History, clinical signs, and lesions, along with demonstration of Streptococcus-like bacteria in blood films or impression smears of affected tissues, allows for a presumptive diagnosis of streptococcosis. Isolation of Streptococcus spp from lesions confirms the diagnosis. Streptococci can be cultured easily on blood agar.

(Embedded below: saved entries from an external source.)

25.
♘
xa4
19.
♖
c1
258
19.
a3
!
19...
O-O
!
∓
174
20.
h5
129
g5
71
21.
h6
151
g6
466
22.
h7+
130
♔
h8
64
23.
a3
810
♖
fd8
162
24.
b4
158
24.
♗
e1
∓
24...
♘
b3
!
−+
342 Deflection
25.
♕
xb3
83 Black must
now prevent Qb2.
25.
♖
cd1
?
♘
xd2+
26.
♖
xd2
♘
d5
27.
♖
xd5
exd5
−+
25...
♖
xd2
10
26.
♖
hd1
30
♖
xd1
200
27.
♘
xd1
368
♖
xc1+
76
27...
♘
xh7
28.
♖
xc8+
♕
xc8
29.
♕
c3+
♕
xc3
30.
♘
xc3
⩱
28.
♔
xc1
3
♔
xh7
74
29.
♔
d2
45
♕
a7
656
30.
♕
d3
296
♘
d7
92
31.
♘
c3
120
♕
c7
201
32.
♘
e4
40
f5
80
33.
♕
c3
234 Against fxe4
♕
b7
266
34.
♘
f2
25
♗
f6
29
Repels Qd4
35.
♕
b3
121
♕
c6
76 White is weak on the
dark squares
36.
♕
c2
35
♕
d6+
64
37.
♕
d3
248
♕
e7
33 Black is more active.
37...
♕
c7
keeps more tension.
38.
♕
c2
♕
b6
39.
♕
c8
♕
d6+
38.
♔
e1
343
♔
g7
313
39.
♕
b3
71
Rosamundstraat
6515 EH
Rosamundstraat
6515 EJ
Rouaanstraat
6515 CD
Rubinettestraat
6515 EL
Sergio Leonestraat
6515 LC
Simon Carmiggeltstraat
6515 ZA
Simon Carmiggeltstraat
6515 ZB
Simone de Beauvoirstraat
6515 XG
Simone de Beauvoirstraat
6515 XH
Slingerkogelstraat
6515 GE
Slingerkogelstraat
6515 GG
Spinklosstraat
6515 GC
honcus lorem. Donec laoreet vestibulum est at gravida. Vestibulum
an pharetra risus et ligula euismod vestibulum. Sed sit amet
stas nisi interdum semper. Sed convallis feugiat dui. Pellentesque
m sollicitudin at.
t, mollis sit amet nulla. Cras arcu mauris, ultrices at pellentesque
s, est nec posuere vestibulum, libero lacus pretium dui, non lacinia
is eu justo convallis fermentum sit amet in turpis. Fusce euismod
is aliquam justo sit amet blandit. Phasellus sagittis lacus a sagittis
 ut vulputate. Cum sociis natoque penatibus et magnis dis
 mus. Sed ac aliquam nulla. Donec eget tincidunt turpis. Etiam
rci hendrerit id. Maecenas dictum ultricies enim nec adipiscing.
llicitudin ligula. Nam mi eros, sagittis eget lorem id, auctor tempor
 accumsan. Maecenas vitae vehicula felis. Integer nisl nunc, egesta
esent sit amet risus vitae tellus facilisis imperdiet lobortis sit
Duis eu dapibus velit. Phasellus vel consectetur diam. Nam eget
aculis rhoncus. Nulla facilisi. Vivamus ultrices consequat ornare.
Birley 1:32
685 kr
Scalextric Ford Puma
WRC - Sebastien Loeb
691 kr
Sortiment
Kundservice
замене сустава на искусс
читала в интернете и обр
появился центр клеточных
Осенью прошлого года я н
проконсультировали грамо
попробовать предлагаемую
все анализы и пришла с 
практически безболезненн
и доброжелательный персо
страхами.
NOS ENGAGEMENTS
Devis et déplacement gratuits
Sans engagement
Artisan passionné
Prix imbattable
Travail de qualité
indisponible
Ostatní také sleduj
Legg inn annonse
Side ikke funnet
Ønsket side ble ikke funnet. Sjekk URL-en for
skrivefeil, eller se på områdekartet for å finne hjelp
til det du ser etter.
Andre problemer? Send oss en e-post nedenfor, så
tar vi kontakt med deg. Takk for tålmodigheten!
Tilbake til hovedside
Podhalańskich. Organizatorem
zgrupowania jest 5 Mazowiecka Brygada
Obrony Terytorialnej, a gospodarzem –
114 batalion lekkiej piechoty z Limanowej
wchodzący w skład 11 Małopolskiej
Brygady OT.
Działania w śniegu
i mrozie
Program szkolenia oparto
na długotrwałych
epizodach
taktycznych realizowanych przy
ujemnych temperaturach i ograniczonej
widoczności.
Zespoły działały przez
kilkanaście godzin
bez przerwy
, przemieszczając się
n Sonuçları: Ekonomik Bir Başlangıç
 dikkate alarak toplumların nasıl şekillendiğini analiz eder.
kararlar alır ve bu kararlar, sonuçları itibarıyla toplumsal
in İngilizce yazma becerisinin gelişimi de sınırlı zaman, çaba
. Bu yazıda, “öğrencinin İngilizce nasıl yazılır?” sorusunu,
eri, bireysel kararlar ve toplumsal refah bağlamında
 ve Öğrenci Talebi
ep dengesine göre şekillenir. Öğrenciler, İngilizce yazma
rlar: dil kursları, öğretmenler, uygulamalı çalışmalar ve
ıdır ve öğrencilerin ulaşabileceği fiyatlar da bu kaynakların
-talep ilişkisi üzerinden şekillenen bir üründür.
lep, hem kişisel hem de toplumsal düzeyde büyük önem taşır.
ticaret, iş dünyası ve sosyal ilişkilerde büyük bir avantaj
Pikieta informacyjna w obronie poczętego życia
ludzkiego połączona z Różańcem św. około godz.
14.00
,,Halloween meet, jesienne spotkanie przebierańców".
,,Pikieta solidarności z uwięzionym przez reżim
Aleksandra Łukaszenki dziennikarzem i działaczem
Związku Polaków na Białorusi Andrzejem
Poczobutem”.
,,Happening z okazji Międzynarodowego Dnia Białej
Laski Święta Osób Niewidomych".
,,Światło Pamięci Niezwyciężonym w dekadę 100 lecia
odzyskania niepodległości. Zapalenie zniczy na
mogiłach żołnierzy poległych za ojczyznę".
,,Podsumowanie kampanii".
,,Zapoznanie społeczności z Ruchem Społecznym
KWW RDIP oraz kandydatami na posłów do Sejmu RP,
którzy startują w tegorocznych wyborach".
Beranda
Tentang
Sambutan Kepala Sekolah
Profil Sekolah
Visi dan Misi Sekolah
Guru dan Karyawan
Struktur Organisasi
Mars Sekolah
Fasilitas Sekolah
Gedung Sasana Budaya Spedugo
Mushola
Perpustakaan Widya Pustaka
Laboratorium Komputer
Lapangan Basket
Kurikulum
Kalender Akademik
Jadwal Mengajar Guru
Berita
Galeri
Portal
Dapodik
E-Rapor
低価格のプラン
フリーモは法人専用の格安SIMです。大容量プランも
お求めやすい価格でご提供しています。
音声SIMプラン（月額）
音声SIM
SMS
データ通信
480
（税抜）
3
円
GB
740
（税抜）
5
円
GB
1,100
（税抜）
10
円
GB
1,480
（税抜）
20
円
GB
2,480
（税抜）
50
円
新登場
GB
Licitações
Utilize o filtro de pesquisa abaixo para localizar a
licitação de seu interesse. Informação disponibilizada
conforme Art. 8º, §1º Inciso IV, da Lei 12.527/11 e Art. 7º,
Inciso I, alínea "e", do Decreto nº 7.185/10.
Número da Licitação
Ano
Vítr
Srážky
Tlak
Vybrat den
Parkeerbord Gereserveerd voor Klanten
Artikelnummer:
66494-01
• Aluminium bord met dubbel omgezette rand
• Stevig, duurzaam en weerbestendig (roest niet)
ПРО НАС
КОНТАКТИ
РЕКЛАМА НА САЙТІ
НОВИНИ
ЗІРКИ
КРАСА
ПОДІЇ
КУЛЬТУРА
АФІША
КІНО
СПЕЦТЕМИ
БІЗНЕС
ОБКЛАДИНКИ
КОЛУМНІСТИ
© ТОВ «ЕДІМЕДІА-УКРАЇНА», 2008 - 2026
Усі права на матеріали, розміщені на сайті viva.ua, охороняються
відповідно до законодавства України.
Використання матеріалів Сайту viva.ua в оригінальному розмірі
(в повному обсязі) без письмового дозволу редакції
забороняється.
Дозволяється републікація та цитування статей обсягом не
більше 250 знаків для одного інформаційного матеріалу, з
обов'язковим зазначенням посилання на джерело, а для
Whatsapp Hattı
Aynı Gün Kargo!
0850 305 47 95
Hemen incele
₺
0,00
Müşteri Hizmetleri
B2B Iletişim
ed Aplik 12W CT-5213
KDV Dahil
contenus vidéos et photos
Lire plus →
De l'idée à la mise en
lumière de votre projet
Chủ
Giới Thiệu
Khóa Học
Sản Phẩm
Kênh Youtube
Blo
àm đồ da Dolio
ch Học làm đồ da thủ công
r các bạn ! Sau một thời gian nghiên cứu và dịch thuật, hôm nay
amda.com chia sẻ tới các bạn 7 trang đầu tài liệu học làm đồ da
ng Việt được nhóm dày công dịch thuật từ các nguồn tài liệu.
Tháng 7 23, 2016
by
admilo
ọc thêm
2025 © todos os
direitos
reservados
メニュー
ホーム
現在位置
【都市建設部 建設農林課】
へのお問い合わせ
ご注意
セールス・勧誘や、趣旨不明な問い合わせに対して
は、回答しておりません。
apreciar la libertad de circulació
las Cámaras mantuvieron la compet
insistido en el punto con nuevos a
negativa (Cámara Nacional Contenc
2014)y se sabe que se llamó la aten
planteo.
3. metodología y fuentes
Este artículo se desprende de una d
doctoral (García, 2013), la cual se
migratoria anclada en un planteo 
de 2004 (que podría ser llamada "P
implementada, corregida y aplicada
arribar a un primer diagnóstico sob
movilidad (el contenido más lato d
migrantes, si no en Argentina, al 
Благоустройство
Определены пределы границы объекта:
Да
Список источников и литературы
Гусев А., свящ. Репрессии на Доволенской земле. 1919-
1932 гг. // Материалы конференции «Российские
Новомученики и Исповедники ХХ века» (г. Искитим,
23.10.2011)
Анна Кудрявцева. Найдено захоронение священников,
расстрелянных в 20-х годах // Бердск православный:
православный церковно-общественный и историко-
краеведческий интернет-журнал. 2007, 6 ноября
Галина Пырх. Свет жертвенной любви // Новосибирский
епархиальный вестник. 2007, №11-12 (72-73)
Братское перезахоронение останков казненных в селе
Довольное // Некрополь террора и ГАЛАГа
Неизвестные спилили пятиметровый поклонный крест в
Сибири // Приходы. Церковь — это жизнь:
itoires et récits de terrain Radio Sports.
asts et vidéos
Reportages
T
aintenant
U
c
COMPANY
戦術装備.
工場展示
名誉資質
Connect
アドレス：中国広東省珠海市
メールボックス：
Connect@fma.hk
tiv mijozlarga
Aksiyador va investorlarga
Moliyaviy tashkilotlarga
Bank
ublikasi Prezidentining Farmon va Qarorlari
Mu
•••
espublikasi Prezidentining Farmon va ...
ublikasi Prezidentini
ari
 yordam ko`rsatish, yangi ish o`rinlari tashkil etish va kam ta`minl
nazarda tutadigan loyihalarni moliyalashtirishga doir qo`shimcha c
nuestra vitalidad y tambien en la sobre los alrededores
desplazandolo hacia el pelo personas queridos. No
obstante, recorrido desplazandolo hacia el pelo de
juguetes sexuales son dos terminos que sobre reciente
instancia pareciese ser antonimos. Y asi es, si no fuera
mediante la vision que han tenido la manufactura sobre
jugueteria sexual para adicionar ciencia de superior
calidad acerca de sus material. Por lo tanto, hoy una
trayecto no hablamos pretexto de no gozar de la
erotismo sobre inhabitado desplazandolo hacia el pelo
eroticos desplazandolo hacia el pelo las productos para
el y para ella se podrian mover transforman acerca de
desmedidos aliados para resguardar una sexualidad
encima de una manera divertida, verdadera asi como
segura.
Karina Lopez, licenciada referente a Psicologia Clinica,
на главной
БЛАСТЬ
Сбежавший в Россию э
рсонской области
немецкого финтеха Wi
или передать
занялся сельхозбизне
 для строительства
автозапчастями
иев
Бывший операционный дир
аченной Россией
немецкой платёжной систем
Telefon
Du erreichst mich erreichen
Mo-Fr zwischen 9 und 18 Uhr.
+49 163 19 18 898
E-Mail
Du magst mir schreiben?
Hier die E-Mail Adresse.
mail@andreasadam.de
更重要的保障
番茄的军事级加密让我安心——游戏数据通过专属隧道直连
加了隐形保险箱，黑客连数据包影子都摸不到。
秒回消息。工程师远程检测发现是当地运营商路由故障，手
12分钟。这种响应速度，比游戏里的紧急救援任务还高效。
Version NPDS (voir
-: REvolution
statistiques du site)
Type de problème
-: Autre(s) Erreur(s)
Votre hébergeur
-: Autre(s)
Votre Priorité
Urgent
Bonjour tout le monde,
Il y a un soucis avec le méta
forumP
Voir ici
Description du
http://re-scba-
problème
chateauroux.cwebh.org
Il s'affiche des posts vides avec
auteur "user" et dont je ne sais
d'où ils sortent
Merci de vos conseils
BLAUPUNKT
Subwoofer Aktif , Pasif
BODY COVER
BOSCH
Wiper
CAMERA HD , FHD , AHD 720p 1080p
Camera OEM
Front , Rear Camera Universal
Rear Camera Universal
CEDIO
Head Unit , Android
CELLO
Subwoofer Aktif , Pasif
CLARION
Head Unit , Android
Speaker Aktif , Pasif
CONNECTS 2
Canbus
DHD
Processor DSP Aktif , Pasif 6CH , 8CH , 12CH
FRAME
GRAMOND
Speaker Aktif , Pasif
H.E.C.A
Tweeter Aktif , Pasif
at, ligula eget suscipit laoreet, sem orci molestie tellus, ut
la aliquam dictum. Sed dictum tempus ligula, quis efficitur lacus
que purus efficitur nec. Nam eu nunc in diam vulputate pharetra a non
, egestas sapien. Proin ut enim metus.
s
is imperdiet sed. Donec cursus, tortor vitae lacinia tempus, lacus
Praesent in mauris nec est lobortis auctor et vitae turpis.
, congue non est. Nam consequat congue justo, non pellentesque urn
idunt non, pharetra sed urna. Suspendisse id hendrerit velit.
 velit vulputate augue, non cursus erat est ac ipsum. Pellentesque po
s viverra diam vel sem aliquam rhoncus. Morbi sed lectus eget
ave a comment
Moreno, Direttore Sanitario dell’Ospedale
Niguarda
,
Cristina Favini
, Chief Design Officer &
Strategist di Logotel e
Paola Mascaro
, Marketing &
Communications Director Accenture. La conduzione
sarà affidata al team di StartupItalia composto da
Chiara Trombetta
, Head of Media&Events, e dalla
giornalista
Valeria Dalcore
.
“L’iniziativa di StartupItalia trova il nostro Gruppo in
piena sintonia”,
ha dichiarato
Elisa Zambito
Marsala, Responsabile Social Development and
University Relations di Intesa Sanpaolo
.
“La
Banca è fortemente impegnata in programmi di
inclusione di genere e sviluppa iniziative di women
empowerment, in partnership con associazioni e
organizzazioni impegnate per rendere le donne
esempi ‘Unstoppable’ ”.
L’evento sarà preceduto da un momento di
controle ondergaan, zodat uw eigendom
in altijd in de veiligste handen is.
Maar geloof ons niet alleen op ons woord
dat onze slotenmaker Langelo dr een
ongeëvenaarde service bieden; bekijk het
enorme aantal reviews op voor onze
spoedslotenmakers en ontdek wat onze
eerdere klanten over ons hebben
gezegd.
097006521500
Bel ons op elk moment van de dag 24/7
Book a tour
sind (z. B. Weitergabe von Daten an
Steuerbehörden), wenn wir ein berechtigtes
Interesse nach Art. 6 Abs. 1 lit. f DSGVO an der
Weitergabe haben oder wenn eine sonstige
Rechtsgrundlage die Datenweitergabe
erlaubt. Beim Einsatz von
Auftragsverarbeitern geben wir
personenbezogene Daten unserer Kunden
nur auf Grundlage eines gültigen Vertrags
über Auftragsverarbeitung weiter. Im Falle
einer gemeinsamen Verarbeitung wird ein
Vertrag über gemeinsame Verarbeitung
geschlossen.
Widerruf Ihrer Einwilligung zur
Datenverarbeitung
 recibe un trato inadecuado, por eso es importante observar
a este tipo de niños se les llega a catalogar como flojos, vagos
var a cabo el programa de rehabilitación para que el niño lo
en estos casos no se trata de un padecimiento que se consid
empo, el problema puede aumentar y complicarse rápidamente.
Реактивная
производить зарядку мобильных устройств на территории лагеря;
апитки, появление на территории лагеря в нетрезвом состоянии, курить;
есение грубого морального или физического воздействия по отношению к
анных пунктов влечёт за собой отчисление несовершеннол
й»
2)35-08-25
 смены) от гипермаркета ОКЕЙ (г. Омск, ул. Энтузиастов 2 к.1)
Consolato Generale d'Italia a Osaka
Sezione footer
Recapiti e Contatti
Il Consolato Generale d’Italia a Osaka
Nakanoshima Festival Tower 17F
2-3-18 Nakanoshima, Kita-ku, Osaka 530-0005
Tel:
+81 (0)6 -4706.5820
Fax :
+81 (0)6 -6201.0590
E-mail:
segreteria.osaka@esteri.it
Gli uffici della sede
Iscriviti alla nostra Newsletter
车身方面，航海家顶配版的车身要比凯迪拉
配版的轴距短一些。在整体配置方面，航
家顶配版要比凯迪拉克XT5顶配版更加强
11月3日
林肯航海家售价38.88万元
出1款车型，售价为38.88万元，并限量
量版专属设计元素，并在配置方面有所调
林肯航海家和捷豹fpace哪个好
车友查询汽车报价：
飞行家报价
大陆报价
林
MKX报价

Differential diagnoses include other bacterial septicemic diseases, including staphylococcosis, enterococcosis, colibacillosis, pasteurellosis, and erysipelas. Infectious laryngotracheitis, pasteurellosis, avian influenza, and exotic Newcastle disease should be considered as differential diagnoses when blood is noted coming from the mouth.

Treatment and Control:

Antibiotics, including penicillin, erythromycin, novobiocin, oxytetracycline, chlortetracycline, and tetracycline, have been used to treat acute and subacute infections. Clinically affected birds respond well early in the course of the infection, but this response decreases as the disease progresses within a flock. Antimicrobial susceptibility testing should be performed to select a suitable antibiotic.

Because streptococcosis often occurs secondary to other diseases, it is important to prevent immunosuppressive diseases and conditions. In addition, because skin wounds can provide an entry for Streptococcus, it is important to reduce this risk factor. Proper cleaning and disinfection can reduce environmental sources of infection.